Wie wir kuratieren
Ein Blick hinter die Liste: nach welchen Kriterien wir Anbieter aufnehmen, und warum die meisten es nicht schaffen.
Wir werden oft gefragt, wie ein Anbieter auf LICHTUNG kommt. Und noch öfter, warum ein anderer nicht drauf ist. Hier ist die lange Antwort.
Die Vorauswahl
Jeder neue Anbieter durchläuft erst eine Recherche auf Papier. Website, Bewertungen, Preise, Gruppengröße, Standort, Kommunikation. Wir filtern hart: Gruppen über fünfzehn Personen fallen raus, Events mit Bühnen-Charakter fallen raus, alles was nach Programm mit Animation klingt, fällt raus.
Ungefähr drei von vier Anbietern scheitern bereits hier. Nicht weil sie schlecht wären, sondern weil sie nicht zu dem passen, was wir suchen.
Die Besichtigung
Wer die Vorauswahl besteht, wird besucht. Meistens ohne Voranmeldung bei öffentlich zugänglichen Orten, sonst mit einem vorher vereinbarten Termin. Wir schauen uns an:
- Wie groß ist die tatsächliche Gruppe? Nicht, was auf der Website steht.
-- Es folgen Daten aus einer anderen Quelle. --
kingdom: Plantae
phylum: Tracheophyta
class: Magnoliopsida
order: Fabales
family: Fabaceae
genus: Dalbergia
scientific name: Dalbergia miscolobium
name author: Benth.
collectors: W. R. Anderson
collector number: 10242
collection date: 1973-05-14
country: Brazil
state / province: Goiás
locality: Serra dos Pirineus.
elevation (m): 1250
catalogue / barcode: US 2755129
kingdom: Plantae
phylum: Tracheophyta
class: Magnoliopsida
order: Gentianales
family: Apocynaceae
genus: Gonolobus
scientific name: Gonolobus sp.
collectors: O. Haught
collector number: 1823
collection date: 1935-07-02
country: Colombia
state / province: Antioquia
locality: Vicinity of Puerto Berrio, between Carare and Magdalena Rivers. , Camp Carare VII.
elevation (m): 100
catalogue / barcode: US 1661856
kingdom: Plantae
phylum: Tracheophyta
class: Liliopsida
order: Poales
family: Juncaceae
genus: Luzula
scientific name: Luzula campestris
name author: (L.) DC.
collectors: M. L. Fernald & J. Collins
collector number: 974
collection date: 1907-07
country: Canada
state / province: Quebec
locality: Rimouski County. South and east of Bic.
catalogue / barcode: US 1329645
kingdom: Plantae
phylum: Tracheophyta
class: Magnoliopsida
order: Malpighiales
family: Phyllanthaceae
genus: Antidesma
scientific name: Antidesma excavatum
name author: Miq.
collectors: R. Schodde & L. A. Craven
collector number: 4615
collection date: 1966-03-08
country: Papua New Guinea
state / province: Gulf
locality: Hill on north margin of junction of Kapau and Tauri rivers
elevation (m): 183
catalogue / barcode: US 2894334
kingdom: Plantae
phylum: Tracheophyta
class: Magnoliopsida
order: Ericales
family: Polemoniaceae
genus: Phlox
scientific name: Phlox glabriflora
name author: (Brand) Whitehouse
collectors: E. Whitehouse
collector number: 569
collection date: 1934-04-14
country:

- Wie spricht der Anbieter über seine Gäste? Respektvoll oder wie über Kundschaft.
- Wie ist der Ort beschaffen? Ruhig, gepflegt, authentisch — oder inszeniert.
- Wie wird mit der Natur umgegangen? Wege, Müll, Geräuschkulisse, Tierhaltung.
- Passt der Preis zu dem, was geboten wird? Nicht alles muss billig sein. Aber es muss stimmen.
Die Blacklist
Wir führen eine Liste von Anbietern, die wir explizit nicht aufnehmen. Meistens nicht aus einem einzelnen Grund, sondern aus einer Summe. Ein schlechter Umgang mit Tieren. Eine Bewertungsreihe, aus der hervorgeht, dass Gruppen regelmäßig zu groß sind. Eine Website, die mit Superlativen arbeitet statt mit Information.
Die Blacklist ist nicht öffentlich. Aber wenn du einen Anbieter kennst, der bei uns fehlt, und dich wunderst, warum — frag uns. Wir geben dir Auskunft.
Was uns überzeugt
Am häufigsten schaffen es Anbieter auf die Liste, die:
- Klein sind. Ein bis drei Personen, die den Betrieb selbst führen. Kein Reiseveranstalter, kein Franchise.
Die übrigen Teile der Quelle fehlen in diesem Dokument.